Irish Medical Times
- Categories: Trade newspaper
- Frequency: Weekly
- Founder: John O'Connell
- Founded: 1967
- Company: Metropolis International
- Country: Ireland
- Language: English
- Website: www.imt.ie
- ISSN: 0047-147X

= Irish Medical Times =

Weekly trade newspaper for Irish physicians

The Irish Medical Times is a weekly newspaper for Irish physicians. It was founded in 1967 by John O'Connell, who went on to become the Minister for Health.

The paper contains news, features, clinical articles, interviews and opinion pieces and is regularly cited as a news source in the Irish national media.
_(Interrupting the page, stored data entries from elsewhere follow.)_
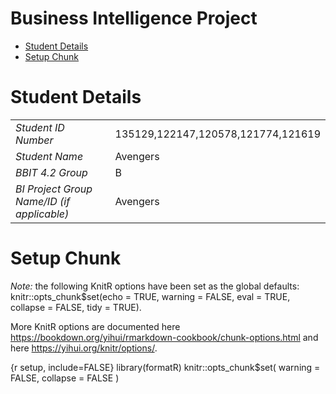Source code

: Business Intelligence Project
================
<Specify your name here>
<Specify the date when you submitted the lab>

- [Student Details](#student-details)
- [Setup Chunk](#setup-chunk)

# Student Details

|                                            |                                    |
|--------------------------------------------|------------------------------------|
| *Student ID Number*                        | 135129,122147,120578,121774,121619 |
| *Student Name*                             | Avengers                           |
| *BBIT 4.2 Group*                           | B                                  |
| *BI Project Group Name/ID (if applicable)* | Avengers                           |

# Setup Chunk

*Note:* the following KnitR options have been set as the global
defaults: <BR> knitr::opts_chunk\$set(echo = TRUE, warning = FALSE, eval
= TRUE, collapse = FALSE, tidy = TRUE).

More KnitR options are documented here
<https://bookdown.org/yihui/rmarkdown-cookbook/chunk-options.html> and
here <https://yihui.org/knitr/options/>.

{r setup, include=FALSE} library(formatR) knitr::opts_chunk\$set(
warning = FALSE, collapse = FALSE )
Previous editors include Maureen Browne, Aindreas McEntee, Colin Kerr, Terence Cosgrave and Dara Gantly. As of 2021, the editor of Irish Medical Times was Terence Cosgrave – who was re-appointed having previously served as editor from 2007 to 2010.

The paper runs the Irish Healthcare Awards each year in October, the awards ceremony for which takes place in the Shelbourne Hotel in Dublin.

The Irish Medical Times won the Periodical Publishers' Association of Ireland's 'website of the year' award in December 2008.

Reed Business Information sold Irish Medical Times to Metropolis International in 2009.